» **WHAT IS NEEDED**: Format every line of the listing below as a Markdown table with two columns, Row and Line, giving each line its row number and skipping blank lines.

» **DATA LISTING**:
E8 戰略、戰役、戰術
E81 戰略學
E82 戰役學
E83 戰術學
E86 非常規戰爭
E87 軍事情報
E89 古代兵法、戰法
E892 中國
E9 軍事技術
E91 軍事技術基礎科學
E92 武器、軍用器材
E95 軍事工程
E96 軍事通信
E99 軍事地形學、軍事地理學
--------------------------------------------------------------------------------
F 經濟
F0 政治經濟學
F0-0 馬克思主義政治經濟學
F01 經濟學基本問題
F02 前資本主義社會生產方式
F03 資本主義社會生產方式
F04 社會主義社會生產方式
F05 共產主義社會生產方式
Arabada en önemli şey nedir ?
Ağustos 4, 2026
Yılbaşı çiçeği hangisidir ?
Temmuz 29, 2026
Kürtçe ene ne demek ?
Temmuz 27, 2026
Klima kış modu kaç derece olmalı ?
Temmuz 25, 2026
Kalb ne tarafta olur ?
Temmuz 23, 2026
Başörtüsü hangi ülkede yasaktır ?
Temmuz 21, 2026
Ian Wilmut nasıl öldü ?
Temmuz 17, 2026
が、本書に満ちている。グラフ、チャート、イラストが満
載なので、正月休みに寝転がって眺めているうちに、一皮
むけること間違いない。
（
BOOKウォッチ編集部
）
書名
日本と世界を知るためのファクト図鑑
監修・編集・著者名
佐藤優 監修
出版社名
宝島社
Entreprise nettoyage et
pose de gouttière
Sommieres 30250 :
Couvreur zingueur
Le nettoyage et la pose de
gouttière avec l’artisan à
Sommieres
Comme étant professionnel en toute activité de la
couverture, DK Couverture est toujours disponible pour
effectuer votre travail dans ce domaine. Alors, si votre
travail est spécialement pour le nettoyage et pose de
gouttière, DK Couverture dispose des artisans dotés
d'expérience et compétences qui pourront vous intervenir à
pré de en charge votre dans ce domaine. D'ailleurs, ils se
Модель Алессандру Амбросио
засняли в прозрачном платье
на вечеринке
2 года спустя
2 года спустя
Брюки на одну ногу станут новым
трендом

» **ANSWER FOR THIS EXERCISE**:
| Row | Line |
|---|---|
| 1 | E8 戰略、戰役、戰術 |
| 2 | E81 戰略學 |
| 3 | E82 戰役學 |
| 4 | E83 戰術學 |
| 5 | E86 非常規戰爭 |
| 6 | E87 軍事情報 |
| 7 | E89 古代兵法、戰法 |
| 8 | E892 中國 |
| 9 | E9 軍事技術 |
| 10 | E91 軍事技術基礎科學 |
| 11 | E92 武器、軍用器材 |
| 12 | E95 軍事工程 |
| 13 | E96 軍事通信 |
| 14 | E99 軍事地形學、軍事地理學 |
| 15 | -------------------------------------------------------------------------------- |
| 16 | F 經濟 |
| 17 | F0 政治經濟學 |
| 18 | F0-0 馬克思主義政治經濟學 |
| 19 | F01 經濟學基本問題 |
| 20 | F02 前資本主義社會生產方式 |
| 21 | F03 資本主義社會生產方式 |
| 22 | F04 社會主義社會生產方式 |
| 23 | F05 共產主義社會生產方式 |
| 24 | Arabada en önemli şey nedir ? |
| 25 | Ağustos 4, 2026 |
| 26 | Yılbaşı çiçeği hangisidir ? |
| 27 | Temmuz 29, 2026 |
| 28 | Kürtçe ene ne demek ? |
| 29 | Temmuz 27, 2026 |
| 30 | Klima kış modu kaç derece olmalı ? |
| 31 | Temmuz 25, 2026 |
| 32 | Kalb ne tarafta olur ? |
| 33 | Temmuz 23, 2026 |
| 34 | Başörtüsü hangi ülkede yasaktır ? |
| 35 | Temmuz 21, 2026 |
| 36 | Ian Wilmut nasıl öldü ? |
| 37 | Temmuz 17, 2026 |
| 38 | が、本書に満ちている。グラフ、チャート、イラストが満 |
| 39 | 載なので、正月休みに寝転がって眺めているうちに、一皮 |
| 40 | むけること間違いない。 |
| 41 | （ |
| 42 | BOOKウォッチ編集部 |
| 43 | ） |
| 44 | 書名 |
| 45 | 日本と世界を知るためのファクト図鑑 |
| 46 | 監修・編集・著者名 |
| 47 | 佐藤優 監修 |
| 48 | 出版社名 |
| 49 | 宝島社 |
| 50 | Entreprise nettoyage et |
| 51 | pose de gouttière |
| 52 | Sommieres 30250 : |
| 53 | Couvreur zingueur |
| 54 | Le nettoyage et la pose de |
| 55 | gouttière avec l’artisan à |
| 56 | Sommieres |
| 57 | Comme étant professionnel en toute activité de la |
| 58 | couverture, DK Couverture est toujours disponible pour |
| 59 | effectuer votre travail dans ce domaine. Alors, si votre |
| 60 | travail est spécialement pour le nettoyage et pose de |
| 61 | gouttière, DK Couverture dispose des artisans dotés |
| 62 | d'expérience et compétences qui pourront vous intervenir à |
| 63 | pré de en charge votre dans ce domaine. D'ailleurs, ils se |
| 64 | Модель Алессандру Амбросио |
| 65 | засняли в прозрачном платье |
| 66 | на вечеринке |
| 67 | 2 года спустя |
| 68 | 2 года спустя |
| 69 | Брюки на одну ногу станут новым |
| 70 | трендом |